Executives at another Japanese giant, Asahi Holdings, came up with a dual-track business model, one aimed at the domestic market and the other targeting overseas expansion, according to President and CEO Mitsuharu Terayama. The company’s already extensive mining and metal refining operations will take a further step toward globalization through a new model of processing various materials to delivering the final product direct to the consumer. “This will mean the whole chain is involved – which no other refining companies are doing – in expanding our operations, so that Asahi becomes the world’s top refining company,” says Mr. Terayama.

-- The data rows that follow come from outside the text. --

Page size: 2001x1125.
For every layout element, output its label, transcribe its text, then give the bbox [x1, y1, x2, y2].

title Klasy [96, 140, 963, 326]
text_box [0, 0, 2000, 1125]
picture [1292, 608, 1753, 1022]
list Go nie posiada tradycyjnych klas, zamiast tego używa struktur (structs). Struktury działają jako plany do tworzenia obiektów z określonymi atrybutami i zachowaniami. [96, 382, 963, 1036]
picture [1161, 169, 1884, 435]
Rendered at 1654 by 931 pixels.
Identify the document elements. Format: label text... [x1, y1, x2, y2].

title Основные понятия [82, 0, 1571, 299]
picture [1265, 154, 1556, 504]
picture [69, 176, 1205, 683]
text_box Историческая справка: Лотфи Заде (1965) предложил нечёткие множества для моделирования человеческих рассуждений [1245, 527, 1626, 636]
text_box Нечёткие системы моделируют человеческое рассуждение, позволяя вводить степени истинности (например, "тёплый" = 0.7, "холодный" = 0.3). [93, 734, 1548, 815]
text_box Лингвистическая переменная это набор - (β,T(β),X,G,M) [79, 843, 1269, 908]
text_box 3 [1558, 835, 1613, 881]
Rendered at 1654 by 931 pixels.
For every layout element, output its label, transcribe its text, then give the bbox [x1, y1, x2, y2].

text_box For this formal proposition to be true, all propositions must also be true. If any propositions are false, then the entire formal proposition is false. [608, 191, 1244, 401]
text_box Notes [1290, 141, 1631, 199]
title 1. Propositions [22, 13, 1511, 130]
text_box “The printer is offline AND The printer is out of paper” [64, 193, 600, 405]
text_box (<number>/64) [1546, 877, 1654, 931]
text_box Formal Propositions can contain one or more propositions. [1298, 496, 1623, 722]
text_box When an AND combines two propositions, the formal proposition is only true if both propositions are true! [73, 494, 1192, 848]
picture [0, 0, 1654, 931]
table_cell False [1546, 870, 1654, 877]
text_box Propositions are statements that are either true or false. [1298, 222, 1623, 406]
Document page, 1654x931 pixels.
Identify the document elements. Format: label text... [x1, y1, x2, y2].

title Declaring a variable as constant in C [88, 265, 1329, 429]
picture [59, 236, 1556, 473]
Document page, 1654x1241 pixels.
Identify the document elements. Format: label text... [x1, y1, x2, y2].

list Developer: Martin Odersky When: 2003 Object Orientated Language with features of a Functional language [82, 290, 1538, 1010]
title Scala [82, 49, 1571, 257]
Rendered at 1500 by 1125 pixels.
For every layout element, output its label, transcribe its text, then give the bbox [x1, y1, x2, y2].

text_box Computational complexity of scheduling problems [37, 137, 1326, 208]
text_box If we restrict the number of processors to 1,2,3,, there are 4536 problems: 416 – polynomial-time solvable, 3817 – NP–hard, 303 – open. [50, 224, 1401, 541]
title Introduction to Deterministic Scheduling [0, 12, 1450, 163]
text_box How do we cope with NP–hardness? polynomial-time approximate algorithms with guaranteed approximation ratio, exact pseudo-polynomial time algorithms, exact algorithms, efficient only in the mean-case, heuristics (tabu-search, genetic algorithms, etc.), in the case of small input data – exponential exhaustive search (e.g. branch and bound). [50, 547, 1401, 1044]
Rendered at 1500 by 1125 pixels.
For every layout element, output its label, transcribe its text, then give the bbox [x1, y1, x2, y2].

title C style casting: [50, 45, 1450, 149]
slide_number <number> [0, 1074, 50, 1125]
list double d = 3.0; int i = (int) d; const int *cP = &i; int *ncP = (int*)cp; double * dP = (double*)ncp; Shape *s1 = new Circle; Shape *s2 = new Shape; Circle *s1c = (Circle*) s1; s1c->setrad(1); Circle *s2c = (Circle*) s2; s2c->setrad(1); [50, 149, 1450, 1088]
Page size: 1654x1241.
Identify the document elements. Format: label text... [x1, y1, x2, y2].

“Environmental issues are very important to us,” says Mitsuharu Terayama, President and CEO of Asahi Holdings, conveying a sentiment felt widely across the country and its businesses. “I believe that the world’s interest in the environment has decreased somewhat in recent years because of various political issues we are facing. The leaders of the world must take climate change into consideration more seriously.”
Following COP21 and the recommencement of the G7 environment ministers’ meeting this month, governments are beginning to catch on says Mr. Terayama, however he stresses that it is vital for the private sector to set a good example too. Since its establishment in 1952 for instance, Asahi Holdings has been recycling precious metals and has continually aimed to be the foremost company in eco-business, working to develop technologies, products and services, and leading other firms in activities to preserve the global environment.
Aside from air pollution, one of the biggest environmental issues in Japan today is waste management. Modern day cultures produce a lot of trash, and on a small island nation like Japan, there is only so much room. Asahi Holdings, which specializes in waste disposal, is at the forefront of tackling this problem, detoxifying and properly disposing all types of waste, and promoting the realization of a sustainable, recycling-oriented society.
“I believe that it is of the utmost importance as a business to be contributing to the conservation and improvement of the environment,” explains Mr. Terayama. “It is something which has been entrusted to us by the next generation, and we must not destroy it while it is in our hands.”